TEXTABSCHNITT

Mal ehrlich gesprochen, bei mir ging es ab 30 fitnesstechnisch eher bergab als bergauf. Corona, der Gemütszustand und die eigene Faulheit mögen daran nicht ganz unbeteiligt gewesen sein 😅. Aber seit etwa einem halben Jahr bin ich wieder bei mir, das alte Wandertier ist zurück! Und es hat Hunger auf MEHR. Mehr erleben, mehr spüren, mehr im Moment leben, mehr Risiko eingehen, mehr laufen und mehr über sich selbst hinauswachsen. Da man all diese Dinge bei einer Extremwanderung im wahrsten Sinne des Wortes auf einmal durchläuft, habe ich mich im Frühjahr zum Mammutmarsch Rhein-Main 2022 angemeldet. In den folgenden Zeilen möchte ich Euch erzählen, wie ich mich auf den Marsch vorbereitet habe und was ich beim Lauf selbst erlebt habe. Ein kleiner Erfahrungsbericht also. Ich wünsche gute Lektüre 📖.
1. Warum ausgerechnet der Mammutmarsch Rhein-Main?
Extremwanderungen gibt es viele. Als ich für mich den Entschluss gefasst hatte, dass ich das Vorhaben Extremwanderung angehen möchte, habe ich mir vorab gut überlegt, welche Ansprüche ich selbst an meine Teilnahme habe und was mir bei einem Wandererlebnis wichtig ist. Dabei habe ich mir folgende Fragen gestellt, die Euch bei der Auswahl eines Laufevents eine Hilfestellung bieten können:
- Welche Distanz möchte ich laufen?
- Lässt mein gesundheitlicher Zustand den Lauf meiner Wunschstrecke zu?
- Wie viel Geld möchte ich investieren?
- Möchte ich alleine oder in einer Gruppe laufen?
- Wie und wann möchte ich zum Event anreisen? / Bin ich bereit längere Anfahrten in Kauf zu nehmen.
Für mich stand relativ schnell fest, dass ich auf jeden Fall eine Strecke laufen möchte, die ich auch ohne wochenlanges Training finishen kann. Da ich auch bei normalen Wanderungen ab und an die 30 km-Marke knacke, war mir klar, dass ich mich durchaus an eine Distanz um die 50 km wagen kann. Bei meinene Überlegungen habe ich auch einfließen lassen, dass ich mit Hallux und Rückenproblemen ggf. nicht mehr so sehr an meine Grenzen gehen kann, wie das noch vor ein paar Jahren der Fall gewesen wäre.
Nach einiger Recherche fiel meine Wahl letztlich auf den Mammutmarsch Rhein-Main. Ausschlaggebend hierfür war vor allem die passende Distanz (55 km in maximal 12 Stunden) und die Nähe zum Wohnort. Ich wollte nämlich die zusätzlich zur Teilnahmegebühr anfallenden Kosten möglichst gering halten. Denn das kann man schon vorab einmal sagen: So eine Teilnahme an einer Extremwanderung geht ins Geld 🙄.

DIE EINGABE

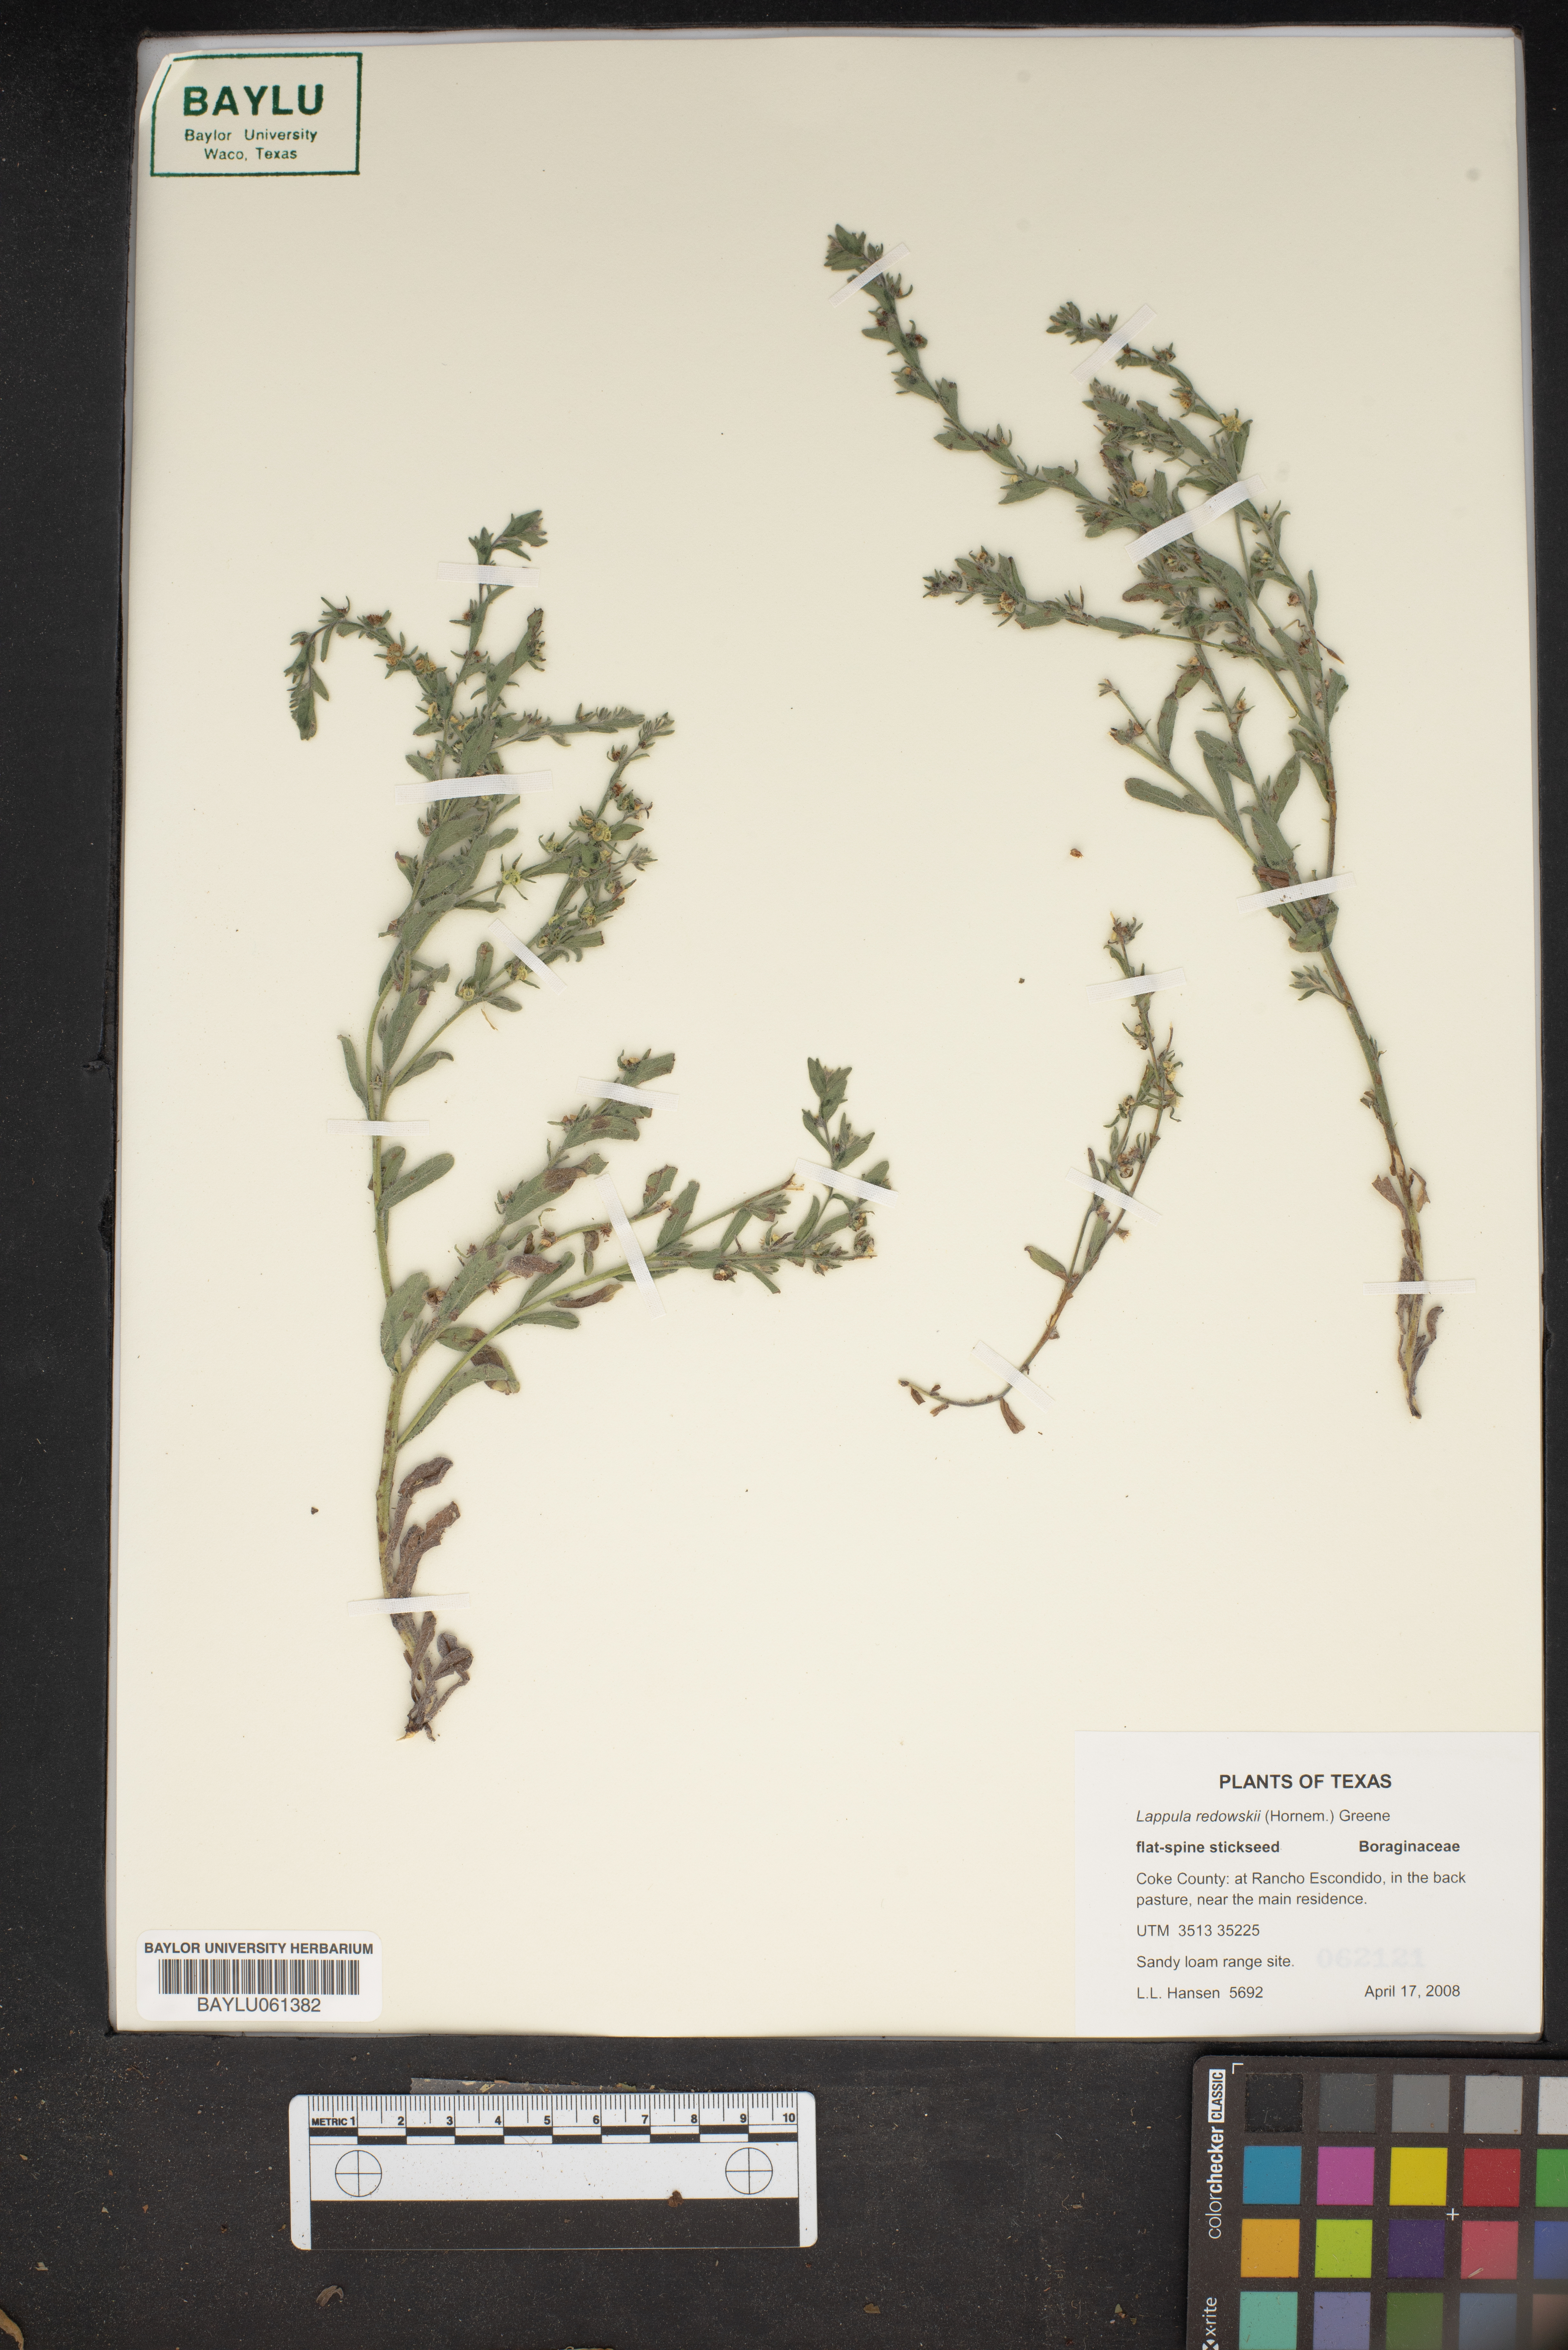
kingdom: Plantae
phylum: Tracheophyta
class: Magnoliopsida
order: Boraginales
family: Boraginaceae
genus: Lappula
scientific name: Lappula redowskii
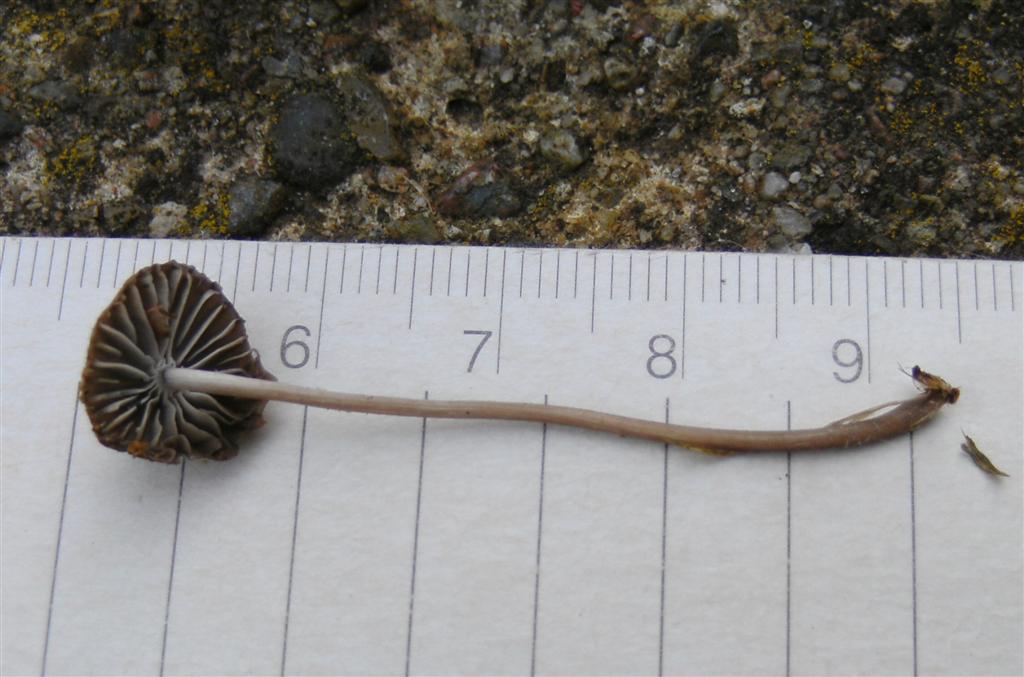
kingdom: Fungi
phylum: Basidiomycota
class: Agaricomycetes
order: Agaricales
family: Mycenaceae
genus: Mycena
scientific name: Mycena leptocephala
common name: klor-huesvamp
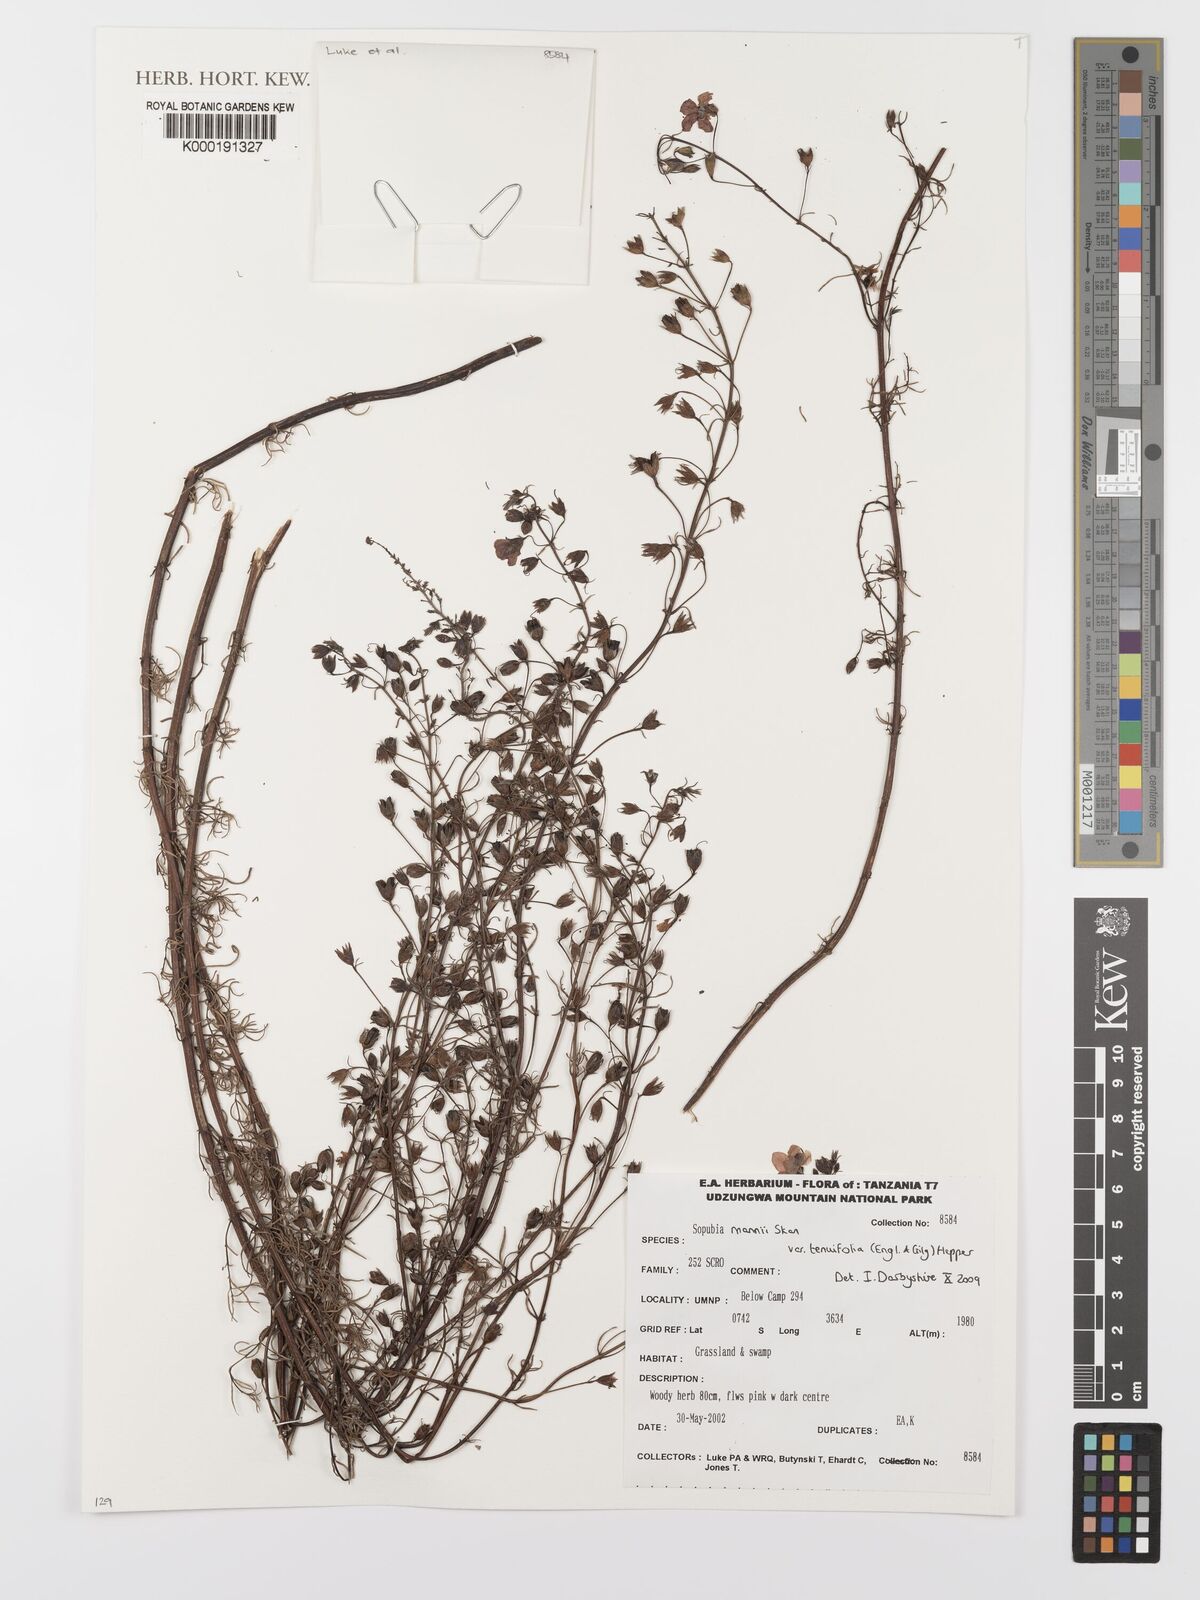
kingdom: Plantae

AUFGABEN UND ÜBUNGEN
(1) Schreib den Abschnitt aus dem Text über den Mammutmarsch neu, der bei den Worten „Für mich stand“ beginnt und nach „Fall gewesen wäre.“ endet, und setze dabei „Vorbereitung“ an die Stelle von „Training“.
(2) Bring die Zeilen der Auflistung in eine JSON-Liste von Zeichenketten, eine pro Zeile und ohne Leerzeilen, beginnend mit der Zeile, die „scientific name: Lappula redowskii“ enthält, bis einschließlich zum Ende der Auflistung. Die Bilder lässt du dabei weg.
Der Text und die Auflistung haben nichts miteinander zu tun.

ANTWORTEN JE AUFGABE
(1)
Für mich stand relativ schnell fest, dass ich auf jeden Fall eine Strecke laufen möchte, die ich auch ohne wochenlanges Vorbereitung finishen kann. Da ich auch bei normalen Wanderungen ab und an die 30 km-Marke knacke, war mir klar, dass ich mich durchaus an eine Distanz um die 50 km wagen kann. Bei meinene Überlegungen habe ich auch einfließen lassen, dass ich mit Hallux und Rückenproblemen ggf. nicht mehr so sehr an meine Grenzen gehen kann, wie das noch vor ein paar Jahren der Fall gewesen wäre.

(2)
[
  "scientific name: Lappula redowskii",
  "kingdom: Fungi",
  "phylum: Basidiomycota",
  "class: Agaricomycetes",
  "order: Agaricales",
  "family: Mycenaceae",
  "genus: Mycena",
  "scientific name: Mycena leptocephala",
  "common name: klor-huesvamp",
  "kingdom: Plantae"
]